▸ EXERCISE INSTRUCTIONS: Convert the text read from the data below into a numbered list with one line per item, skipping any blank lines. Leave the pictures out of your answer.

▸ THE INPUT:
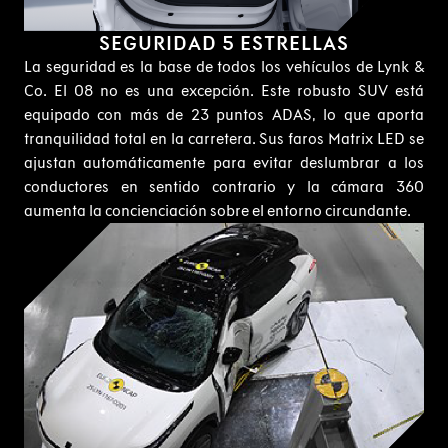
SEGURIDAD 5 ESTRELLAS
La seguridad es la base de todos los vehículos de Lynk &
Co. El 08 no es una excepción. Este robusto SUV está
equipado con más de 23 puntos ADAS, lo que aporta
tranquilidad total en la carretera. Sus faros Matrix LED se
ajustan automáticamente para evitar deslumbrar a los
conductores en sentido contrario y la cámara 360
aumenta la concienciación sobre el entorno circundante.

▸ YOUR SOLUTION:
1. SEGURIDAD 5 ESTRELLAS
2. La seguridad es la base de todos los vehículos de Lynk &
3. Co. El 08 no es una excepción. Este robusto SUV está
4. equipado con más de 23 puntos ADAS, lo que aporta
5. tranquilidad total en la carretera. Sus faros Matrix LED se
6. ajustan automáticamente para evitar deslumbrar a los
7. conductores en sentido contrario y la cámara 360
8. aumenta la concienciación sobre el entorno circundante.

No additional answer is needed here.